December 6th, I’m still hunting around midday physical therapy appointments but now they’re every other day, spending a day scouting for fresh sign I go and check the rub once again. I can see from some distance that it is absolutely trashed and bleeding sap, it’s fresh.
It’s my style of hunting that if you see a buck, or find absolute fresh sign, you have three, maybe four days to seal the deal. So that’s what I did.
Two days later I’m in my saddle hunting just North of the rub on a trail crossing in some high winds. Call it divine intervention, it’s just not the spot today I can just tell. I get down about 9:45, I have a therapy appointment at 1:30, let’s go check the other side. Once I get there, I’m slipping through with my saddle gear anticipating a hang and hunt, keeping my eyes on the edge of the clearing and a thicker pine plantation that has vines and underbrush climbing up the tree trunks and hanging off limbs. I first see a doe that is clearly being chased by a buck come down and into the pine plantation. Not far behind her, just a thick horn, big bodied brute of a buck hot on her trail. I knew this was the day. I needed to get back around, get in front of them and get the wind in my favor. I back tracked out, sent a text to my wife telling her I’m on a buck, and I’m not sure if I’ll make the therapy appointment which she didn’t approve of.

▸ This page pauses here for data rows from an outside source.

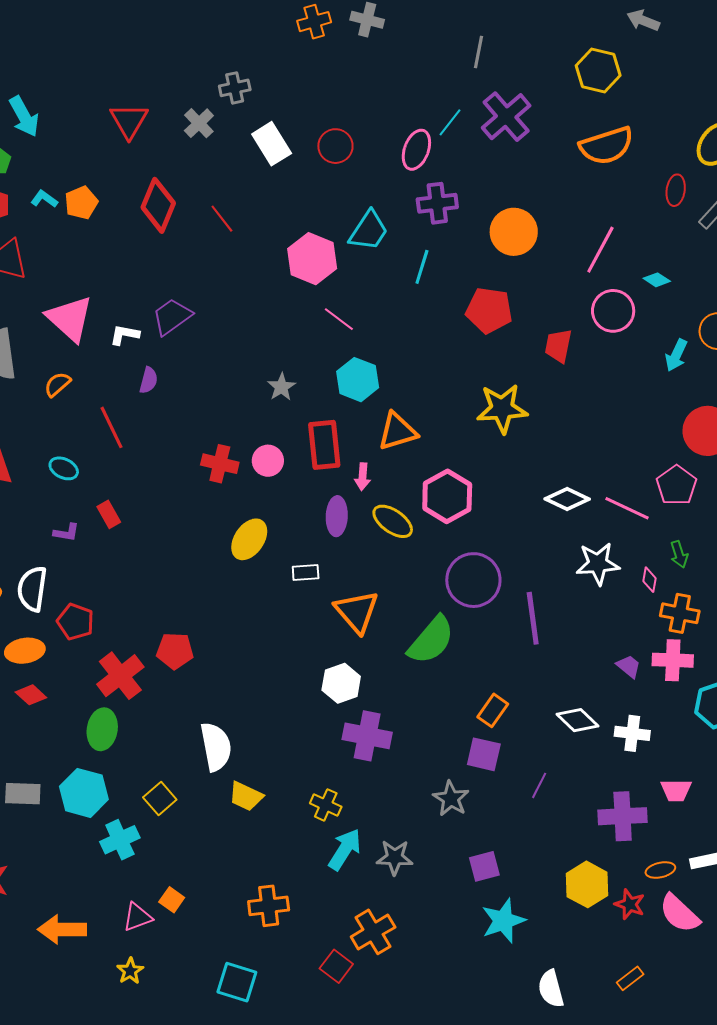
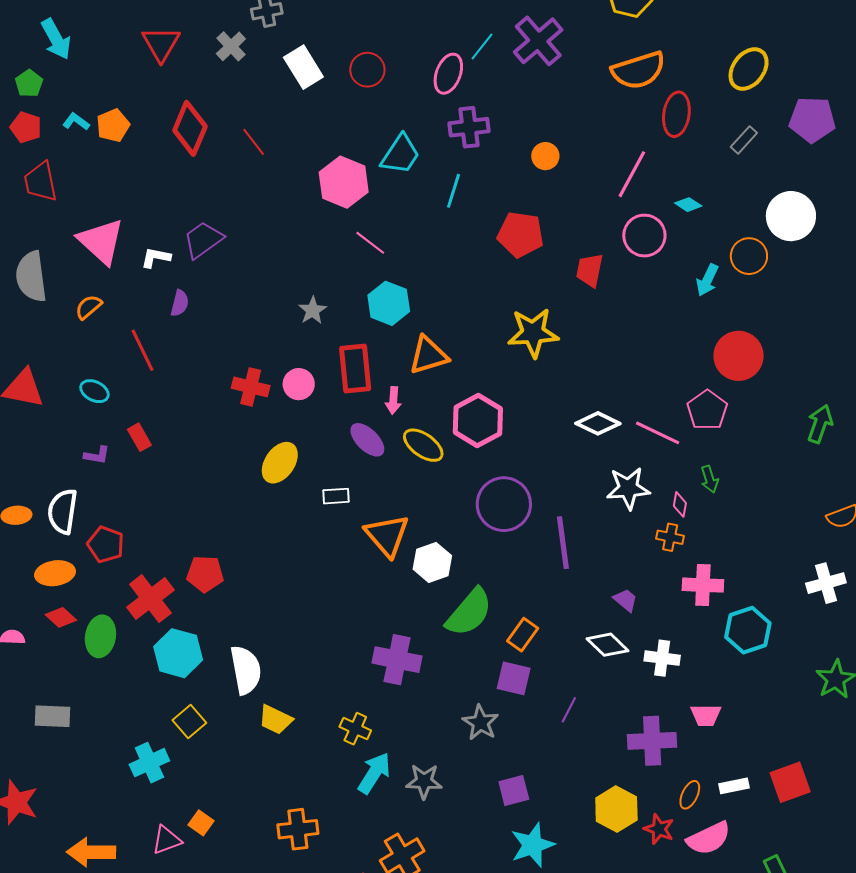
red ellipse: (676, 190) -> (676, 114), moved, size x1.4
orange circle: (514, 232) -> (545, 156), size x0.6
purple ellipse: (337, 516) -> (367, 440), turned -48
orange cross: (680, 613) -> (670, 537), moved, size x0.7
green semicircle: (431, 640) -> (469, 612), moved
purple trapezoid: (629, 666) -> (626, 600), moved
white hexagon: (341, 683) -> (432, 562), moved
green ellipse: (102, 729) -> (100, 636), moved
cyan hexagon: (84, 793) -> (178, 653), moved
orange ellipse: (660, 870) -> (690, 795), turned -52
pink semicircle: (679, 913) -> (709, 838), turned -69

Gear on my back and wearing my saddle, I start slip hunting into the plantation from the south, a hard wind from the north is covering the sound of my footsteps hitting the pine needles layering the ground (which is nearly as quiet as walking on shag carpet already) and weaving through the rows of pine limbs that touch the ground, holding my bow and trying not to let the climbing sticks attached to my backpack get hung up on the limbs. Every few steps I’d blow my grunt tube and wait and watch. The terrain starts sloping downward, I can see a good distance
through the natural lanes of the pines plantings. I hoped to find a terrain feature to make a good setup to sit and wait but it wasn’t coming. Luckily, it didn’t need to.

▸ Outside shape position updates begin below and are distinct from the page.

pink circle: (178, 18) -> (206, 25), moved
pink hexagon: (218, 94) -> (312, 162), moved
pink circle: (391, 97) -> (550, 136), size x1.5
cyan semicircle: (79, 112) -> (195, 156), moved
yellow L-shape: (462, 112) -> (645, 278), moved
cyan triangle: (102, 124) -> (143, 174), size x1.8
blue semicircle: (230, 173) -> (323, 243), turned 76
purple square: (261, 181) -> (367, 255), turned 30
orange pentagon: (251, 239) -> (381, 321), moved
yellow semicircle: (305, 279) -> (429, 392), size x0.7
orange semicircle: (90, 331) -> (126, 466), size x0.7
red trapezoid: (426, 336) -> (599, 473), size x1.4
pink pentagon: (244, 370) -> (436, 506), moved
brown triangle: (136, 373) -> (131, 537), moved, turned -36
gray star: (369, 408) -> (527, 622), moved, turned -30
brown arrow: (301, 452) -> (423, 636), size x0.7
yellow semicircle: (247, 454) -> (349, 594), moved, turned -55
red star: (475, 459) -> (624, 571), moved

I caught movement up ahead, it was the doe working from my left to right broadside. Now working a little slower but still it appears she’s being pushed. With all my gear on my back, bow in my hand arrow already knocked and ready, I knelt down and ranged her at 43 yards in a clear lane. Heart beating out of my chest and a dry throat I waited for what seemed like an hour on the buck to make his approach on the does trail but in reality it took only seconds. He stepped into the lane and stopped perfectly broadside after I gave the perfectly timed “meh”. I settled my pin in the boilermaker and let my arrow fly. He attempted to duck down but it was too late. I watched my fletching disappear behind his hide, perfect left to right, just a touch high but still I felt good.
The moments after the shot were like a dream, you know it happened but you can’t recall the exact details but I do know there were some fist bumps in the air. I don’t even look for my arrow. I just back out and head to the truck. I go on into town for my appointment giving him plenty of time before I go back, I am just anxious as all get out. I go home, load up my Deutsch Drahthaar Lorrie to handle the blood tracking just in case.
She made light work of an easy track, first finding an arrow covered in blood and onto leading me to the largest buck of my life. 19 scorable points in total, just a heavy horned bruiser of a buck. Public land, late season archery. It just doesn’t get any better.